The hallmark of cardiac tamponade is fluid accumulation that puts pressure on the heart, causing collapse of the right, or venous, side of the heart during diastole, the filling phase of a heartbeat. But many patients display diastolic collapse and do not suffer cardiac tamponade. In Mrs. Hom's case, we hadn't had time for formal measurements. The final judgment boils down to a clinical one: Is the patient dying or not?

Dr. Zhen, the cardiologist, confirmed our diagnosis. "I've never seen a pericardium so enlarged," he added. "It's making her heart the size of a walnut. And she looks terrible."

Mrs. Hom twisted and grimaced on the stretcher. Ideally, we would slip in a breathing tube. But intubation requires sedation, and many sedating drugs can have unpredictable effects on such an unstable patient. She needed immediate surgery to release the fluid pressing on her heart.

We got her to the operating room in record time. Dr. Ramirez, the cardiovascular surgeon, numbed a small patch of skin beneath her breastbone and angled a large needle toward her left shoulder blade. A gush of bloody fluid filled the syringe. He drew off six ounces' worth. Mrs. Hom's blood pressure and heart rate improved dramatically. Now she could be intubated. After the breathing tube went into her windpipe, she was put under deep anesthesia. Dr. Ramirez made a small incision between the ribs, just below her left breast, then inserted an instrument to spread the ribs apart. Mrs. Hom's hugely enlarged pericardium, purple and quivering, came into view. Dr. Ramirez inserted a catheter and drew out almost a liter of bloody fluid. Then he cut out a large square, a pericardial window, to prevent fluid from ever building up again. Diane felt around the opened pericardium. She said the surface was gritty.
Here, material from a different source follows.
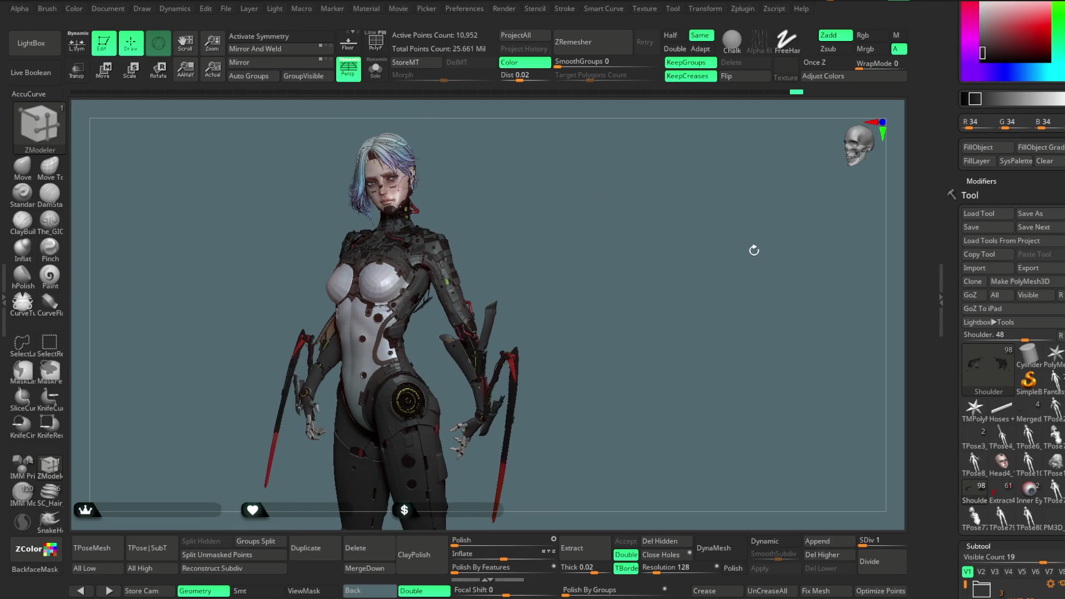
{"action": "left_click", "coordinate": [225, 8]}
"A tumor or an infection like tuberculosis can stud the surface like that," said Dr. Ramirez.

Two days later I stopped by to see Mrs. Hom. I expected to find her weak and drawn. Instead, she was energetic and smiling. When I checked with the lab, tests on the fluid and biopsies from the pericardium had all come back negative. Mrs. Hom's condition fell into that frustrating category of unsolved mysteries labeled "idiopathic." Luckily, it was an idiopathic condition we could easily detect, thanks to on-the-spot ultrasound.